In literary works, endings are critical; an author's conclusion to a story or an argument is intended to shape our understanding of the whole.
In this engaging and deceptively simple study, a companion volume to her much-praised Beginnings , Morna D. Hooker explores the final pages of each of the four Gospels and the book of Acts and attempts to uncover the specific messages that the Evangelists hoped to convey to their readers.
Nearly all of the Old Testament books have forward-looking conclusions. What, then, is the significance of the way in which these New Testament documents end?

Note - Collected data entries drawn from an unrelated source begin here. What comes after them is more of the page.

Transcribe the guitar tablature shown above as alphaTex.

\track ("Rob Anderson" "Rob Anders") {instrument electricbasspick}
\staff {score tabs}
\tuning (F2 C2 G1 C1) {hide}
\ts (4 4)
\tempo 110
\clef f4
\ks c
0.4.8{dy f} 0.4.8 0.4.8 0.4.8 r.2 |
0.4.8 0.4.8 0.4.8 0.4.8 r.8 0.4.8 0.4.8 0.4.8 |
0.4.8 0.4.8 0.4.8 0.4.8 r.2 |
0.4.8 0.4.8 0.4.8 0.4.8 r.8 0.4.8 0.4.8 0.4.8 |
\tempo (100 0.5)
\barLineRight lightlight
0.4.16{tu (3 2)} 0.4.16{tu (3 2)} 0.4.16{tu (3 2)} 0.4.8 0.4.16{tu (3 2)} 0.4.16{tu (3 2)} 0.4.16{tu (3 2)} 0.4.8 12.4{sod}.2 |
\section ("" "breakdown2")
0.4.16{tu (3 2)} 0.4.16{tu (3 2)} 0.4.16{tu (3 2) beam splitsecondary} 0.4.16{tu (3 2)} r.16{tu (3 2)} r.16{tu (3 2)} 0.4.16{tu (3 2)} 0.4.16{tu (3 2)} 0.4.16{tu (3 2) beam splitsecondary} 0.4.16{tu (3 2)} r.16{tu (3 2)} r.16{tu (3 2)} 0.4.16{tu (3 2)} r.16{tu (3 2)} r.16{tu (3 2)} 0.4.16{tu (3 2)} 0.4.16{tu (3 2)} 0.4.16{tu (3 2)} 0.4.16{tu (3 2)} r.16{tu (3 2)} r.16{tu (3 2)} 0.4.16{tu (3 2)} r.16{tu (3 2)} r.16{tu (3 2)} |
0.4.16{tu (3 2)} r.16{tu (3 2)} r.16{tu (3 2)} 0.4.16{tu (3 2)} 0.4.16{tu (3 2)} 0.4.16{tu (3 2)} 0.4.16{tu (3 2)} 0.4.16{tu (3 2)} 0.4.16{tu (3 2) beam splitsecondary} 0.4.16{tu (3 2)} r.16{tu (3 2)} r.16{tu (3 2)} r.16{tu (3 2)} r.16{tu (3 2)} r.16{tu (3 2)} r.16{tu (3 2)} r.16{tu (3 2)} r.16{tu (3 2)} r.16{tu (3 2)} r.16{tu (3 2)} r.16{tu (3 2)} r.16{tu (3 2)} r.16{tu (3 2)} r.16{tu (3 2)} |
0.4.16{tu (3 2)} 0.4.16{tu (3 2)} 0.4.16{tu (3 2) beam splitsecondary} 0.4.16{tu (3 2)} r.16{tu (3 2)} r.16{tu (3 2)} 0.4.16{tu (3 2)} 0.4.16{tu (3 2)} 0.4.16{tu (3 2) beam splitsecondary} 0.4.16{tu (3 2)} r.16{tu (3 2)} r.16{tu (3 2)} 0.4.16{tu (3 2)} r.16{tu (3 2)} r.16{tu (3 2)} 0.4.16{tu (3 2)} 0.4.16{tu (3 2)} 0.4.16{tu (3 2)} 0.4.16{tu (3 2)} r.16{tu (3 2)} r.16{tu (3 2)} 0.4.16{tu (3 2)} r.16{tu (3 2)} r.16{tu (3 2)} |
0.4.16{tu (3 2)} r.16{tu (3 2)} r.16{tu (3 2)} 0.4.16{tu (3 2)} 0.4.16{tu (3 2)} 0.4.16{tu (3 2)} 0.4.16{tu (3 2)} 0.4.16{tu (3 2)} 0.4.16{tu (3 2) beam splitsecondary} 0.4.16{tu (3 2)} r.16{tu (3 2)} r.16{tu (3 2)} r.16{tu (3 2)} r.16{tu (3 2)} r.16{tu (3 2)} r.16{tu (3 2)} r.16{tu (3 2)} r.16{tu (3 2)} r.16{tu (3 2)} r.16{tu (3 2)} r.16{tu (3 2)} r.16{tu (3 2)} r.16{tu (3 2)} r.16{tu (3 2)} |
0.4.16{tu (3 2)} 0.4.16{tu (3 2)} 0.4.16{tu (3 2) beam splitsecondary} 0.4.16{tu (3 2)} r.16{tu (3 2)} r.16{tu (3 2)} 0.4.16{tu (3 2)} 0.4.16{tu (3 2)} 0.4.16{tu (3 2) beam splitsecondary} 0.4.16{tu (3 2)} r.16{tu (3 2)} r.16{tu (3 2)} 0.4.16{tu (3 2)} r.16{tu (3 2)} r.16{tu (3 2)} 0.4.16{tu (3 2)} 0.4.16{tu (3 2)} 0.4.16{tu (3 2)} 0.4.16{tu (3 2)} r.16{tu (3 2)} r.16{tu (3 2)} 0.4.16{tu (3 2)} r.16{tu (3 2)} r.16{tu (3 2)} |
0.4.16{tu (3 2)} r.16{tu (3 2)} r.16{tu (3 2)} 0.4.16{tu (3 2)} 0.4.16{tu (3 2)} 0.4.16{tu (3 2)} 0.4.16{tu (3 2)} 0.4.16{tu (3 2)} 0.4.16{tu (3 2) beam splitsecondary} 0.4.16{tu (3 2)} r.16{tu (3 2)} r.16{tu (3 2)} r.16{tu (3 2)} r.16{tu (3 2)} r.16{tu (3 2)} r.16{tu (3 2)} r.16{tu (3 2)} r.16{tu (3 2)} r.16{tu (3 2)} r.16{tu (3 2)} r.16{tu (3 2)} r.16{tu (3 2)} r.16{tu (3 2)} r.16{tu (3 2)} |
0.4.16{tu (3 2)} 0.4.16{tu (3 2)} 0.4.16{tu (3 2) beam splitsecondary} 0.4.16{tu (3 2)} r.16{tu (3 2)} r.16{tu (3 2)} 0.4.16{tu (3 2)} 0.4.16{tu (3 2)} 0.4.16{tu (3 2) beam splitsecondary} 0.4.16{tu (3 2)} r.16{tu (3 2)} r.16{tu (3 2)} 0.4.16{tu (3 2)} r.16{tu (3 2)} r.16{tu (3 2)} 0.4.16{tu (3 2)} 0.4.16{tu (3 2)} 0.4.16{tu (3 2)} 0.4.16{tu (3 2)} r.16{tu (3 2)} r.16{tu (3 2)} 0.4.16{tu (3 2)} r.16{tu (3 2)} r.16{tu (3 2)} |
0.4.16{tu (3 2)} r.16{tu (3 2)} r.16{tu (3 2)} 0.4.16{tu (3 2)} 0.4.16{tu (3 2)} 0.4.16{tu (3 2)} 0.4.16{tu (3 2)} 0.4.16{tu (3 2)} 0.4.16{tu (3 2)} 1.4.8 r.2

Awesome quick read covering how each of the four gospels end, all, according to Dr. Hooker, in suspense, by design, open ended, signifying that the story begun at Jesus' resurrection was just the beginning of the life to come. Planning to read her "Beginnings: Keys that Open the Gospels" next.
In this slim volume, Morna D. Hooker examines the endings of the four Gospels and the Book of Acts as literary productions. She detects in them, as is often the case in well-told stories, correspondences between the beginnings and endings (the quotations from T.S. Eliot's Four Quartets as superscripts and postscripts to each chapter are apposite). Nevertheless, these are not pat conclusions; the author characterizes them as suspended endings -- they leave loose threads, open questions. On one level this is no doubt due to each author's awareness that the story of the work Jesus initiated has not ended. On a deeper level, in the author's view, this openness is an invitation to the reader not only to fill in the continuation of the story but to be part of the continuation, hence the invitation of the book's title. Accessibly written, recommended.